Veena est une prostituée comme tant d'autres qui vit dans « La Ruelle », dans un taudis. Elle a eu une fille dont elle ne voulait pas et pour nier son existence, vue l'absence d'avenir qui la guette, elle ne lui a même pas donné de nom.
A 9 ans, l'enfant qui a grandi tant bien que mal dans cet univers sordide, rabrouée par sa mère, mais un peu choyée quand même par les autres prostituées, observe derrière une fente, dans le réduit où elle est cachée pour ne pas susciter la convoitise de hommes, ce que ceux-ci font subir à sa mère, telle une fourmi, qui passe inaperçue. Elle décide de s'appeler Chinti, c'est-à-dire fourmi.
Dans la maison d'en face, vit Sadhana, jeune homme transgenre qui a dû fuir sa famille maltraitante (il est une honte pour eux !). Recueillie par d'autres « Hijra » comme elle, elle se fait émasculer… ce qui donne une scène terrible. Sadhana s'attache à la petite fille.
Shivnath est un homme de Dieu, un Swami, qui entre jeûne et ascèse va voir les prostituées et Veena et sa colère lui plaisent bien, quel plaisir de les dompter ! mais, il est plutôt du genre « fou de Dieu » et pédophile : quand il voit Chinti pour la première fois, il en tombe amoureux, (traduire pas la mettre dans son lit, bien sûr). Tellement mégalo qu'il s'est fait construire une statue gigantesque (le représentant lui-même bien sûr) dans son temple où l'or coule à flots. Il si bien su manipuler les gens, surtout les riches que tout le monde le craint.
Pour arriver à ses fins, après des travaux d'approche qui lui ont permis de faire croire à la fillette qu'il lui prête l'attention que sa mère ne lui porte pas, il décide de prouver à tout le monde qu'elle est une réincarnation de Kali et il organise un pèlerinage à Bénarès pour le prouver à tout le monde et surtout arriver à ses fins.
Quand le danger s'approche de Chinti, Veena et Sadhana avec leurs compagnes de misère vont unir leurs forces pour empêcher le pire.
J'ai choisi de découvrir ce roman car l'Inde est un pays que j'aime malgré son système de castes, le statut qu'elle réserve aux femmes, des transgenres, ses inégalités depuis des lustres. Et, on ne peut pas dire que les choses se soient arrangées pour elles avec l'arrivée au pouvoir d'un intégriste hindouiste. J'aime ce pays dont je connais un peu quelques régions, mais je ne baigne pas dans l'angélisme à son sujet.
Ce roman m'a saisie aux tripes, j'ai ressenti la colère de Veena, et aimé sa transformation au cours des évènements, j'ai eu envie de trucider maintes fois ce religieux cinglé pédophile qu'est Shivnath… Les intégristes de tout poil me hérissent, ce n'est pas nouveau et on en trouve hélas dans toutes les religions. « La religion est l'opium du peuple » comme l'a dit si justement qui vous savez…

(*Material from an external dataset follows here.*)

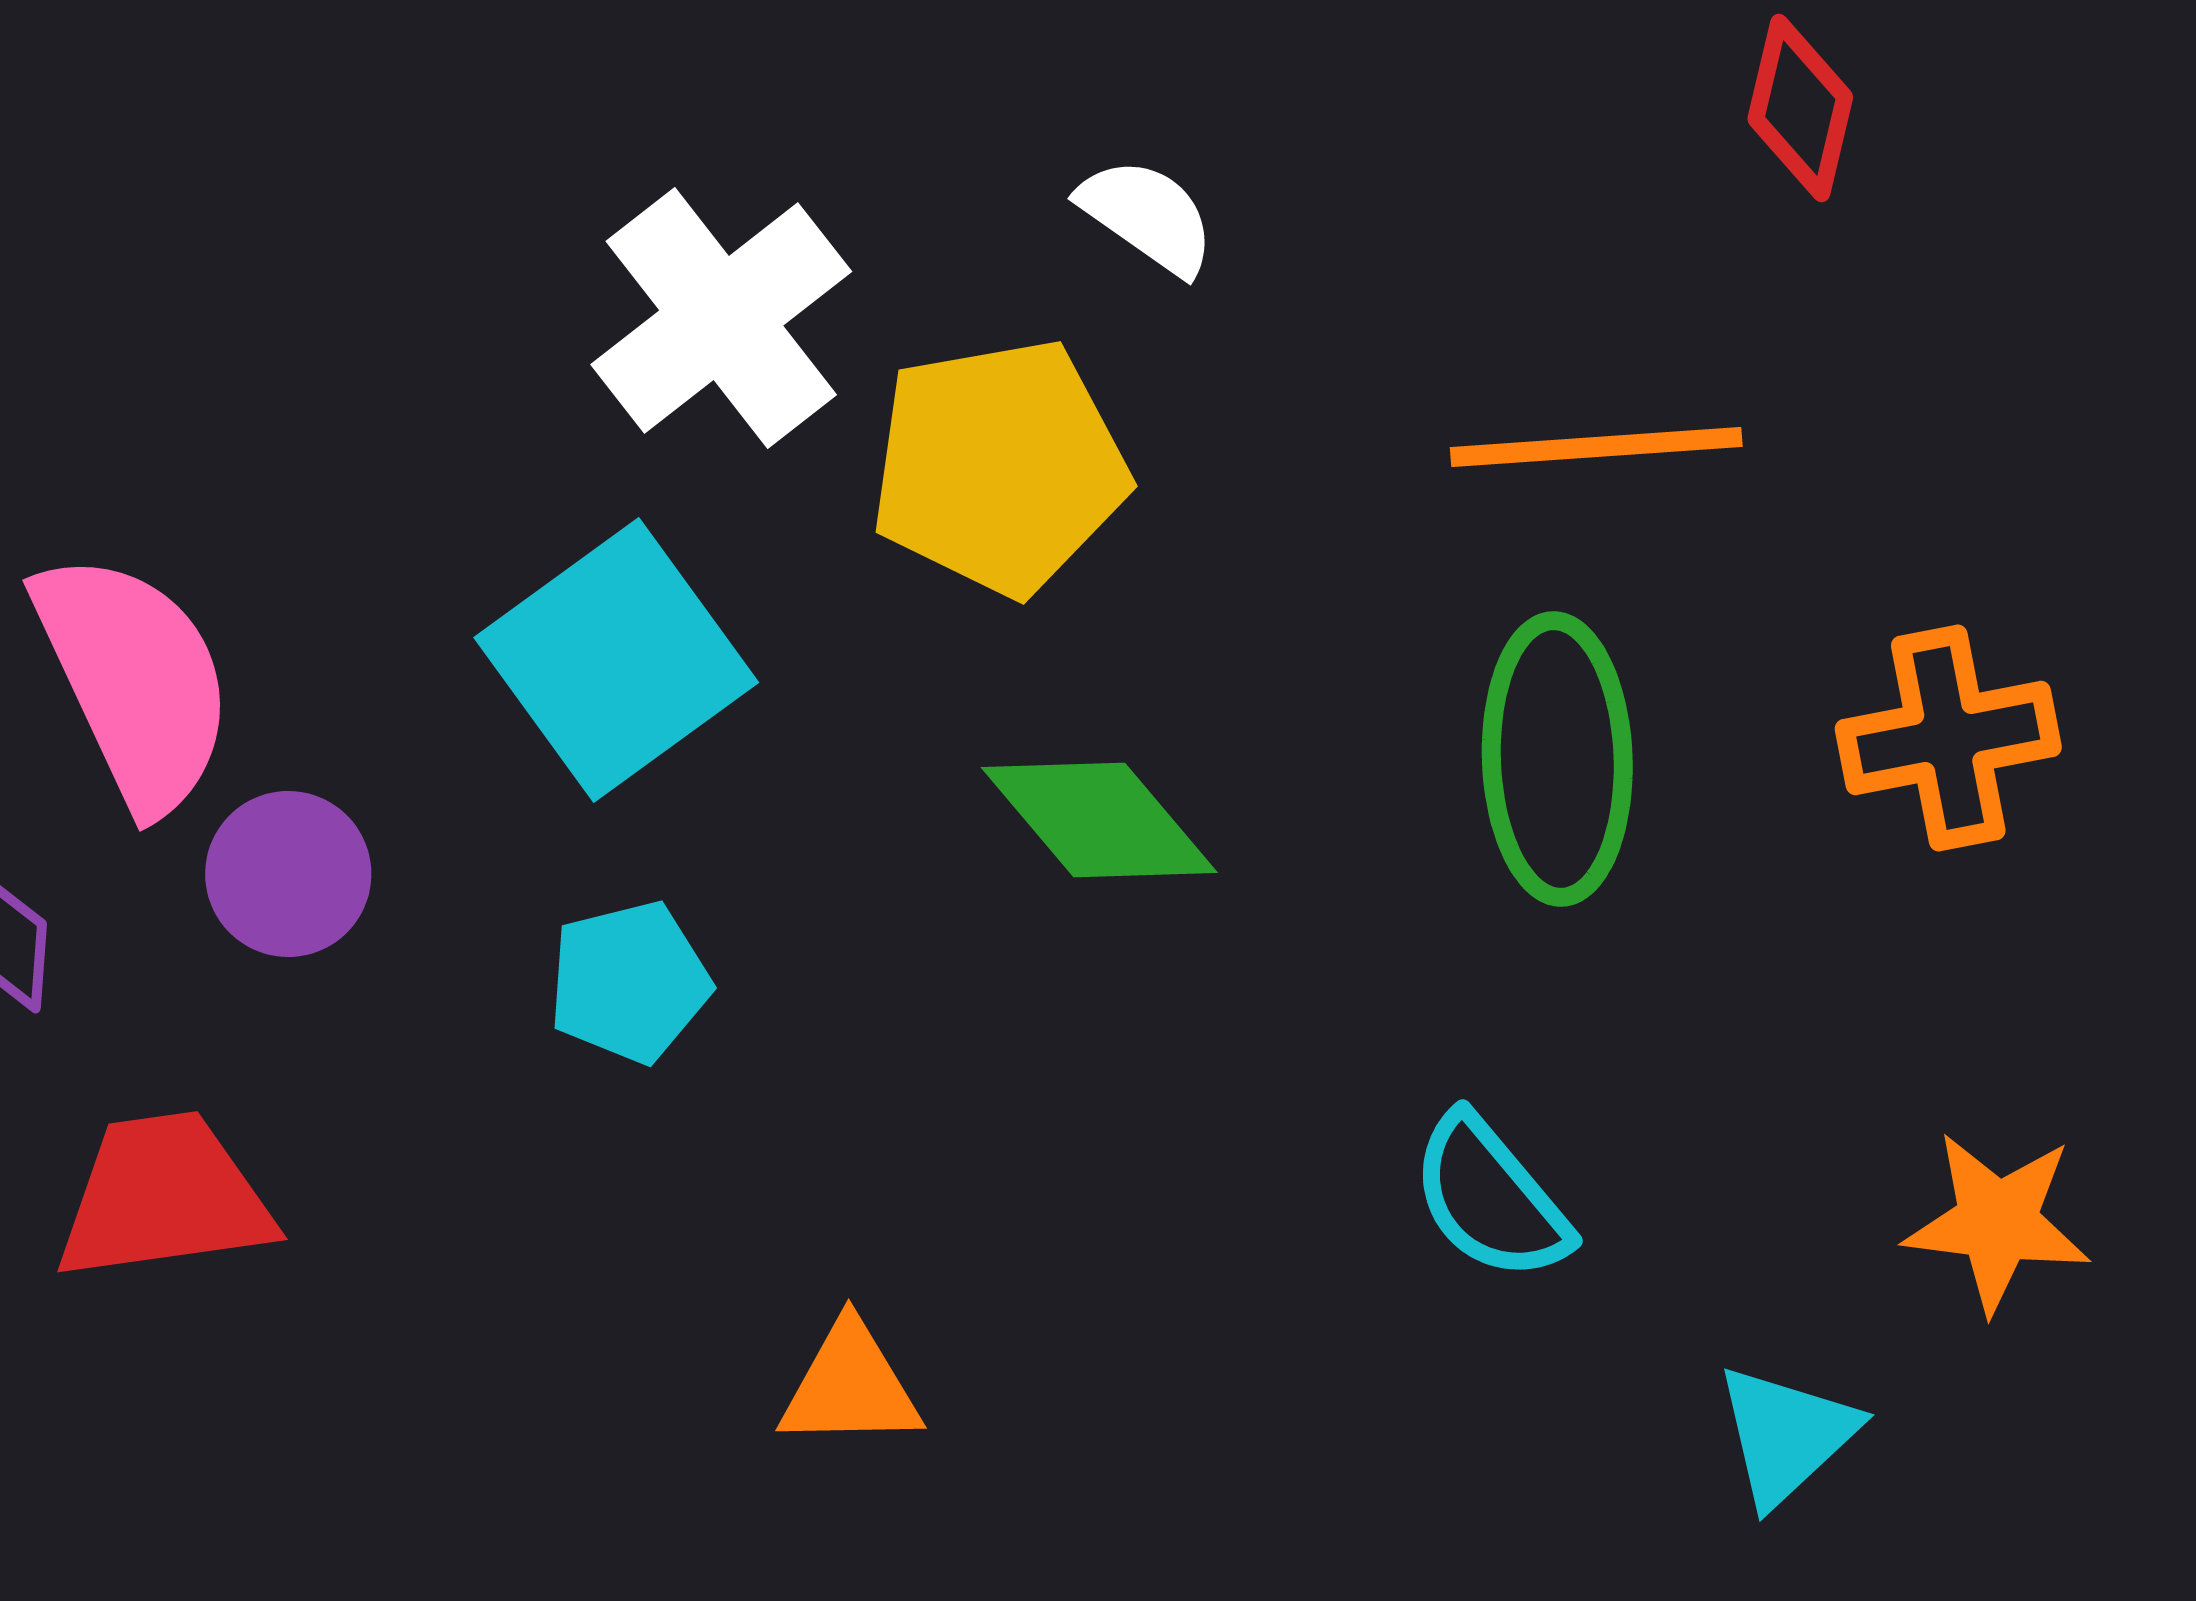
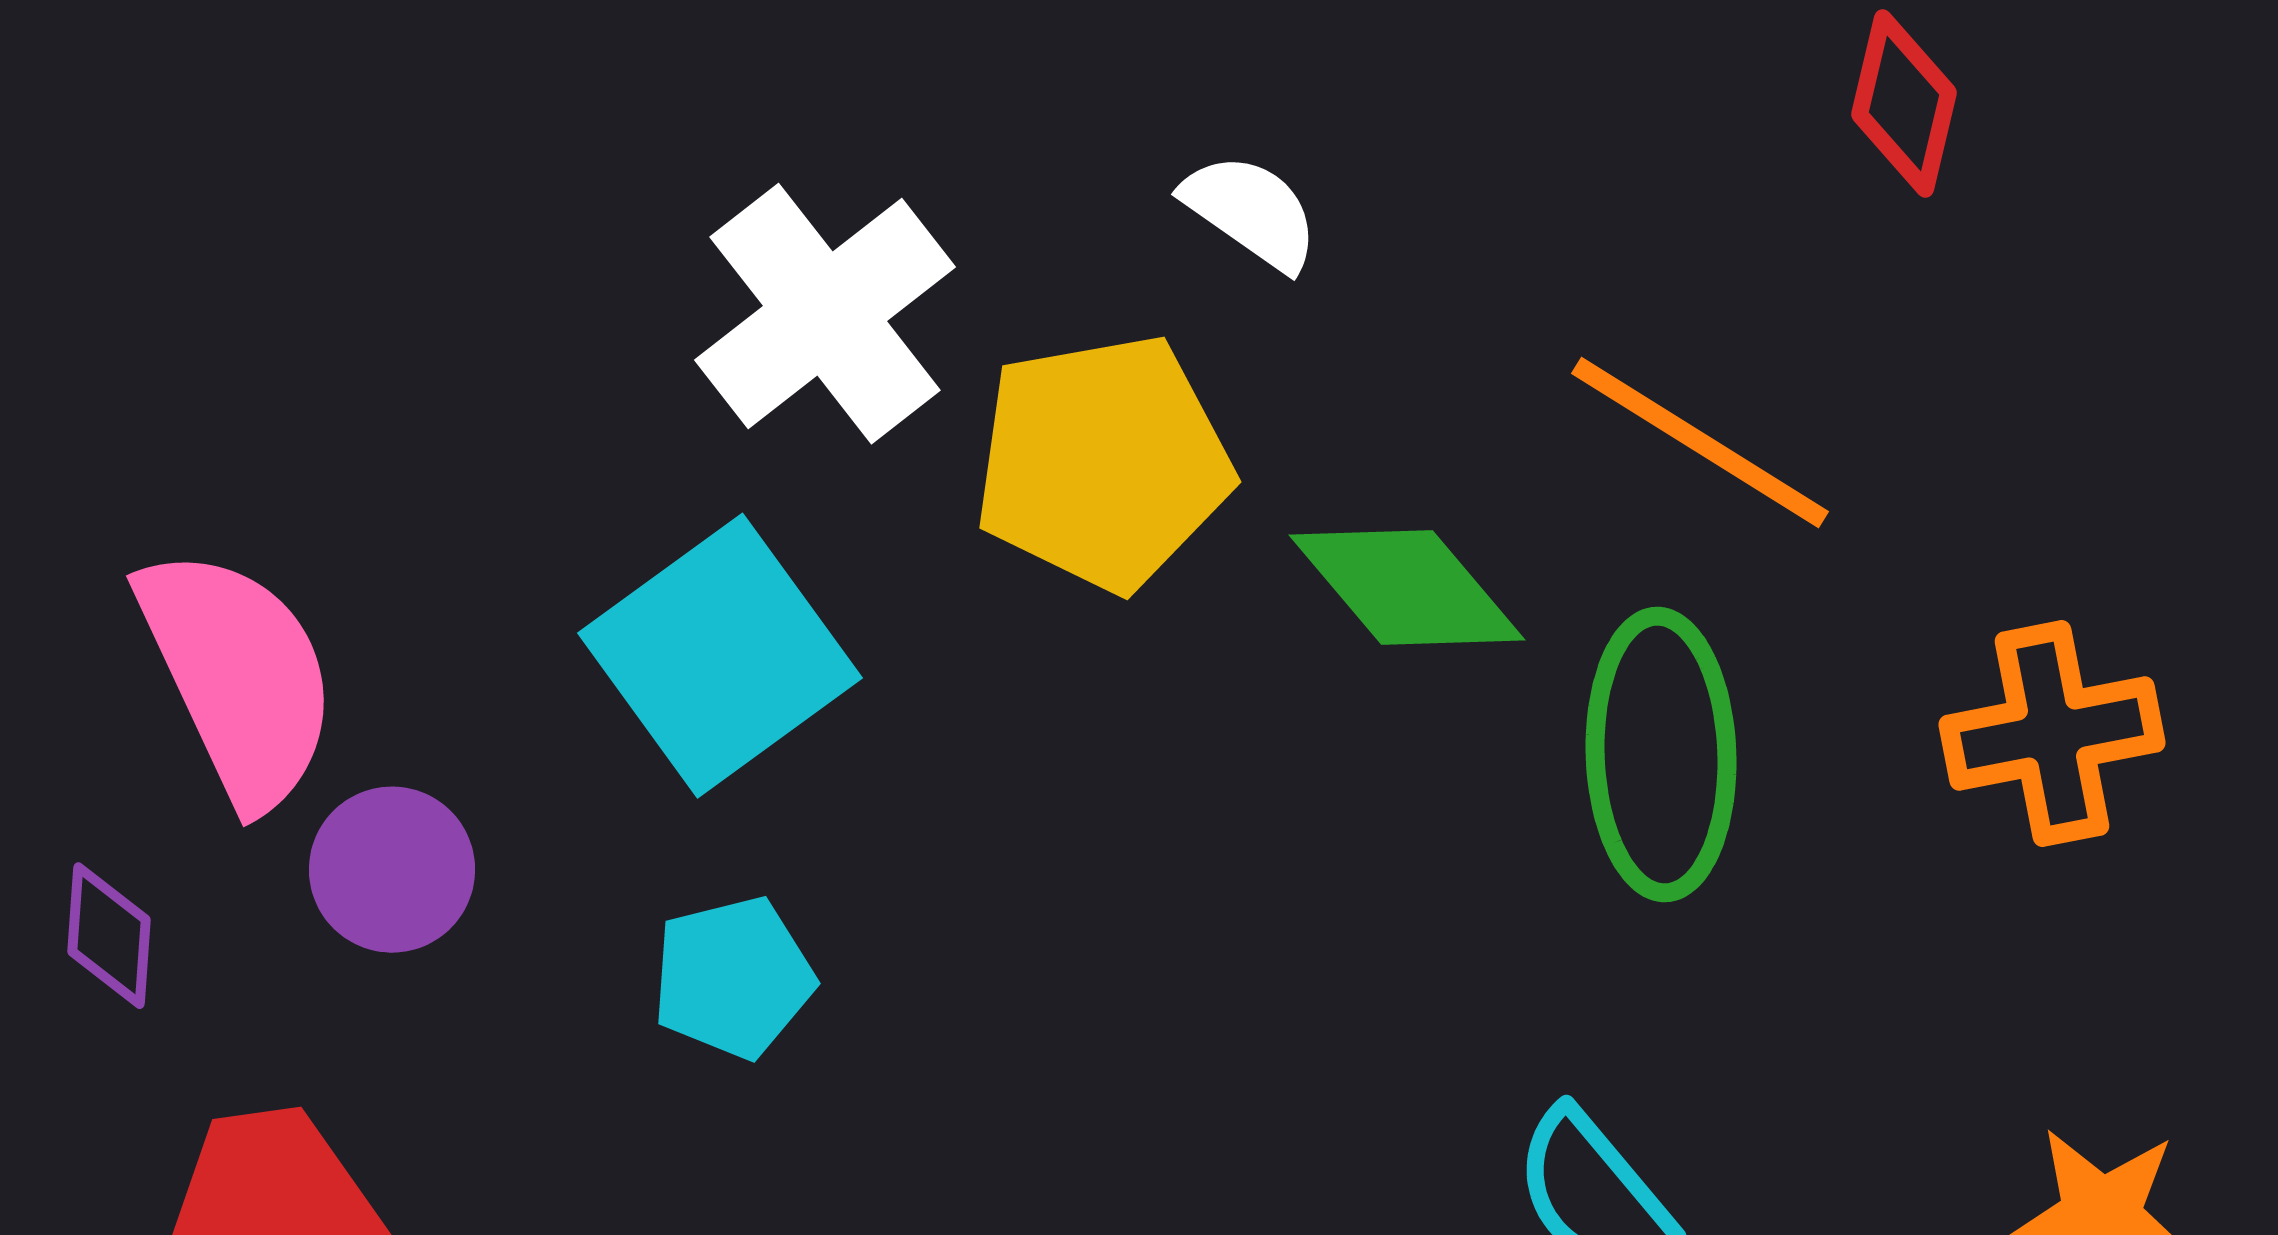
orange line: (1596, 447) -> (1700, 443), turned 36
green diamond: (1099, 820) -> (1407, 588), moved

Le statut (enfin l'absence de statut) des Hijras m'a beaucoup touchée et notamment le personnage de Sadhana, sa vie, sa souffrance et sa capacité d'amour. On se sent proche, en tant que femme, de ce qu'elles vivent ainsi que les prostituées, tandis que résonne, comme un cri de guerre,
le rire des déesses, joli titre soit dit en passant…
Ananda Devi décrit très bien la situation des femmes dans ce pays, avec une écriture imagée, on sent les odeurs, l'encens, les fruits autant que les ordures, on perçoit la ferveur lors du pèlerinage vers Bénarès et la purification dans le Gange et à côté ces pèlerins qui ne perdent jamais une occasion de profiter des prostituées. Où sont passées la dévotion ? La purification ?
Un grand merci à NetGalley et aux éditions Grasset qui m'ont permis de découvrir ce roman et la plume de son auteure dont je lirai probablement les autres livres si ma PAL me la permet.